Пашка награждает меня и деда недобрым взглядом, будто и я в чем-то виноват. Оглядываясь, уходит по мокрой глянцевитой траве, пахнущей ночным дождем.
-- Ишь ты, Маугли нашелся!.. -- ворчливо бросает ему вслед старик и поворачивается ко мне. -- Взбредет же в голову -- остаться с медведем в лесу... Дружка встретил!
-- Все мальчишки -- фантазеры, Гурьяныч.
-- А наш и взаправду может остаться. Только сыми с него узду, и останется тут, ей-богу, останется -- на это у него причуды хватит. Бабушкой только и унимаю, Она-то с ним построже нас... Через него и мне от нее частенько перепадает, -- со вздохом жалуется старик.

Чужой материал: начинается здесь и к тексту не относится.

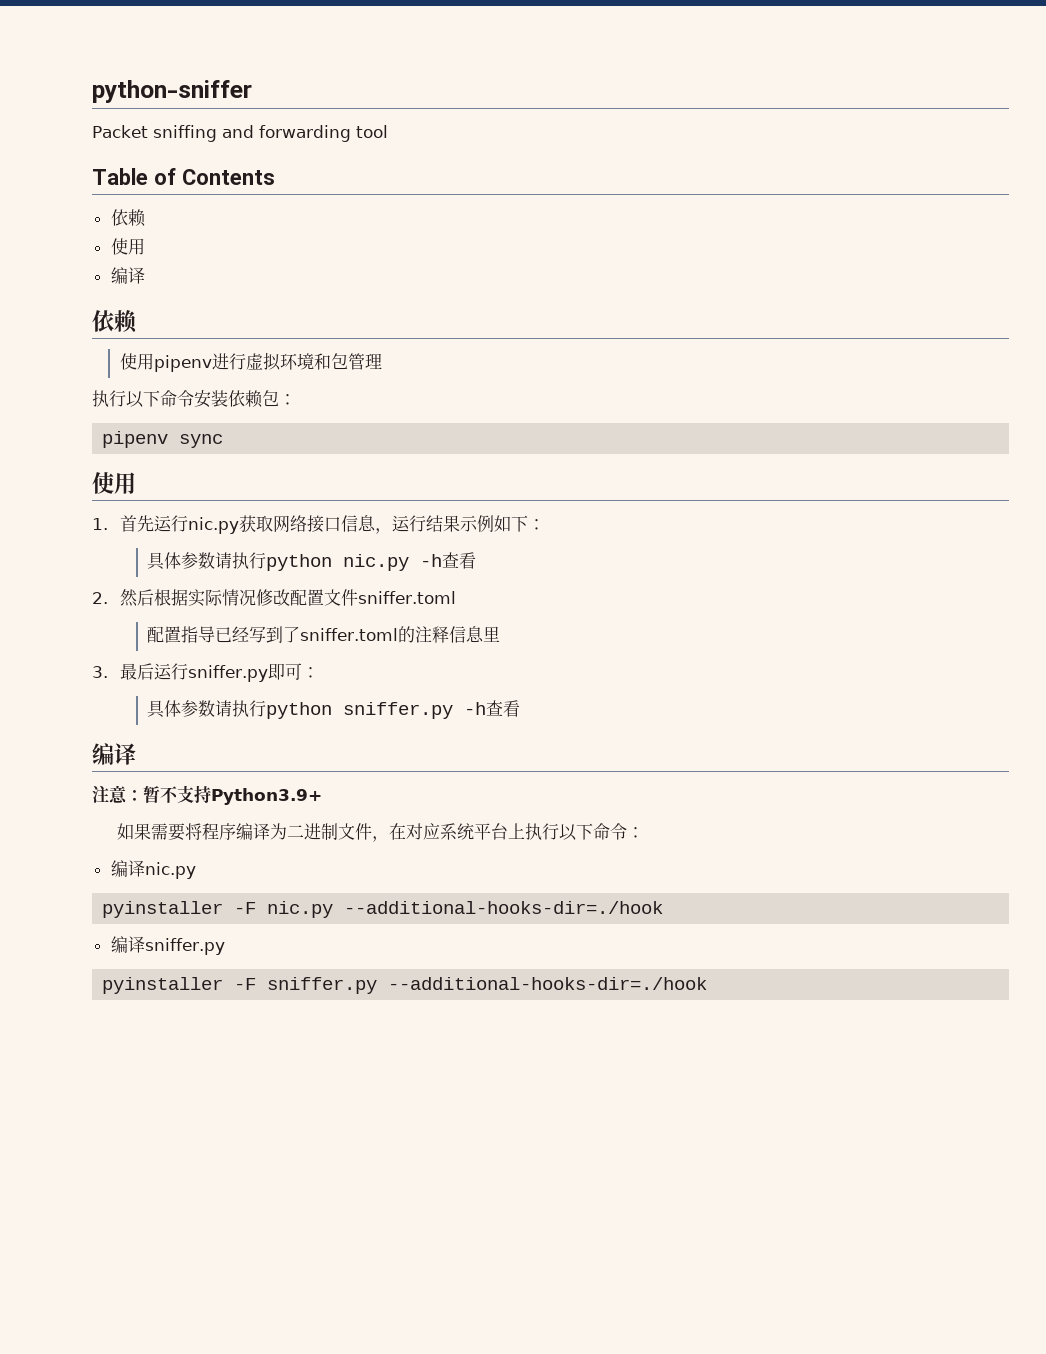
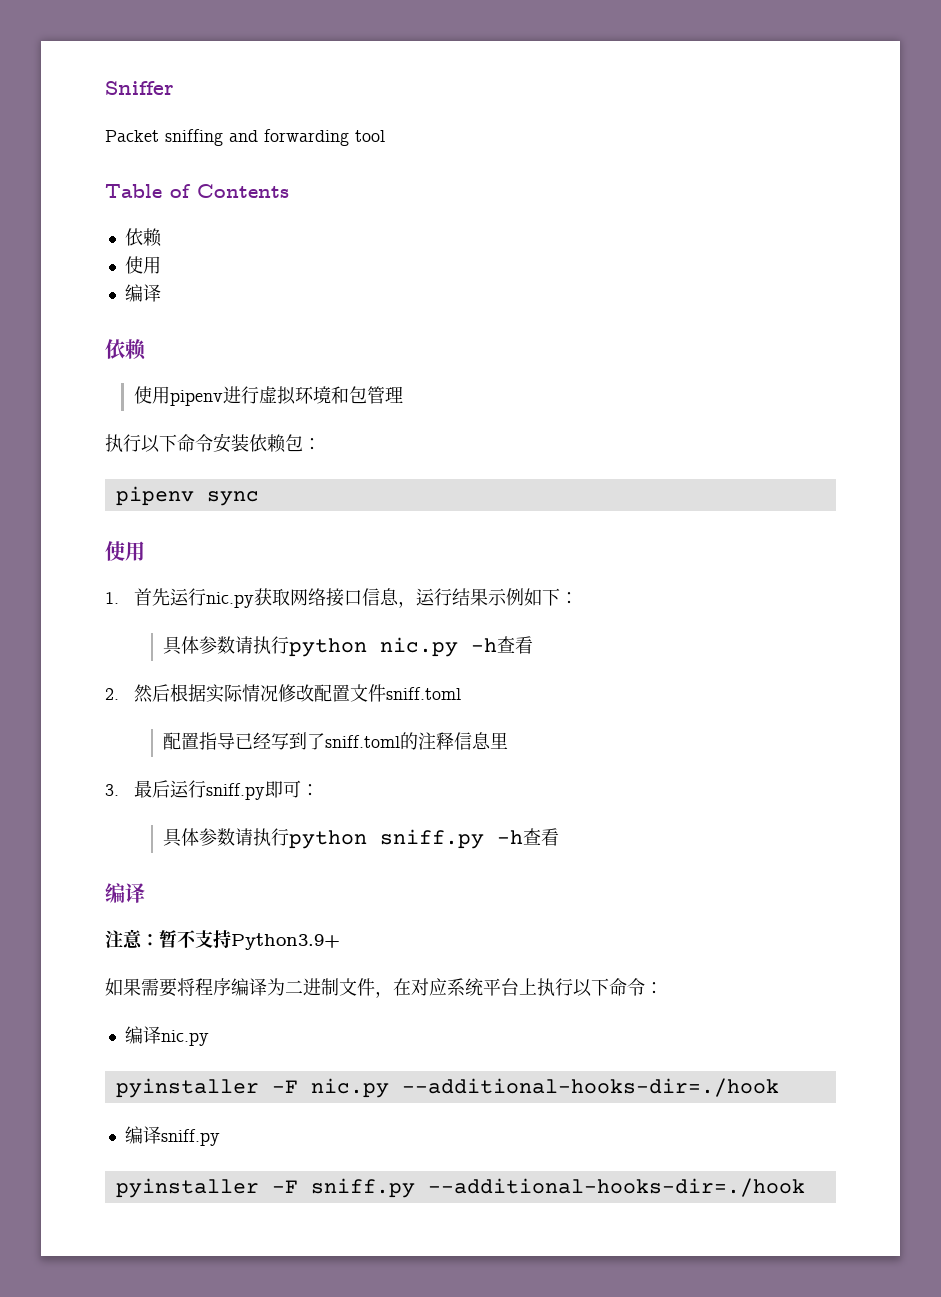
[92,80,252,103] python-sniffer -> [105,81,174,95] Sniffer
[357,591,456,604] sniffer.toml -> [386,687,462,700] sniff.toml
[300,628,399,641] sniffer.toml -> [325,735,401,748] sniff.toml
[187,665,268,682] sniffer.py -> [206,783,266,800] sniff.py
[343,702,454,719] sniffer.py -> [380,829,485,849] sniff.py
[144,938,225,955] [102,977,378,994] sniffer.py // pyinstaller -F sniffer.py -> [160,1129,220,1146] [115,1178,415,1198] sniff.py // pyinstaller -F sniff.py

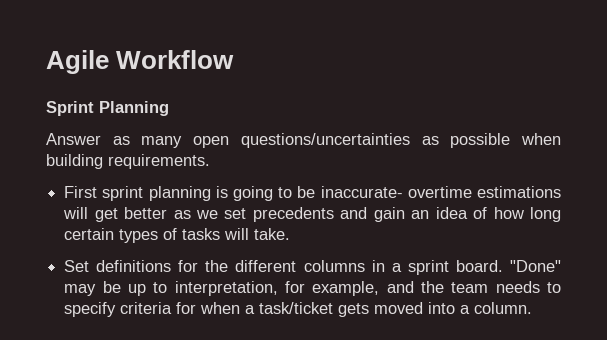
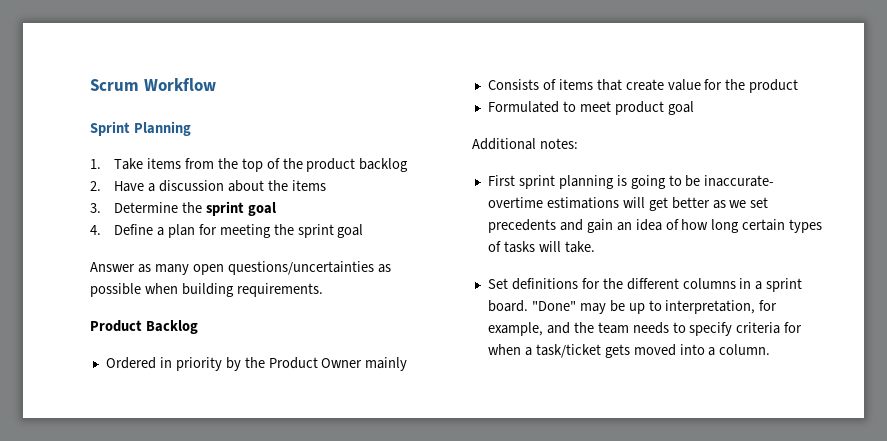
[46,50,109,74] Agile -> [90,79,139,91] Scrum
(169, 108) none -> [90,158,409,172] [90,180,326,192] [90,201,276,216] [90,224,364,238] // 1. Take items from the top of the product backlog // 2. Have a discussion about the items // 3. Determine the sprint goal // 4. Define a plan for meeting the sprint goal
(210, 161) none -> [90,320,198,334] [105,357,408,371] [487,79,799,93] [487,101,694,115] [472,138,578,150] // Product Backlog // Ordered in priority by the Product Owner mainly // Consists of items that create value for the product // Formulated to meet product goal // Additional notes:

-- Меня, Гурьяныч, другое беспокоит. Потап ведь теперь от нас не отстанет, а брать с собою никак нельзя. И спирта у нас нет.
-- Спирта нет... -- соглашается он и вдруг спохватывается: -- И не дал бы. Негоже переводить на него добро! Что-нибудь придумаем, -- заключает старик убежденно.
Я складываю постели, палатку, вещи -- пора собираться в обратный путь. Думаю о Пашкиной причуде -- остаться с Потапом в тайге. Завидую парнишке: он весь полон мальчишеских мечтаний. Мне понятен жар, с каким он упрашивал Гурьяныча оставить его в лесу. Представляю себе странствующего по тайге Пашку с медведем. Выдержал бы он борьбу за существование? Голод научил бы его догонять козла, подкрадываться по-рысьи к добыче, лазить по деревьям с быстротою обезьяны, попадать камнем в птицу с точностью пули. Как все это соблазнительно для Пашки! Пусть это живет только в его мальчишеском воображении. Осуществи Пашка свое дикое желание, останься с Потапом в тайге и выживи -- что бы он мог порассказать людям о природе?!
Я все больше и больше привязываюсь к этому мечтательному, смешному конопатому парнишке из Медвежьего лога. Его с какой-то необыкновенной силой тянет в непознанный мир природы, он заражен мечтою о подвиге, и я уверен, что он рано или поздно совершит что-то смелое, большое, красивое, что его жизнь будет полна опасностей, риска, напряжений.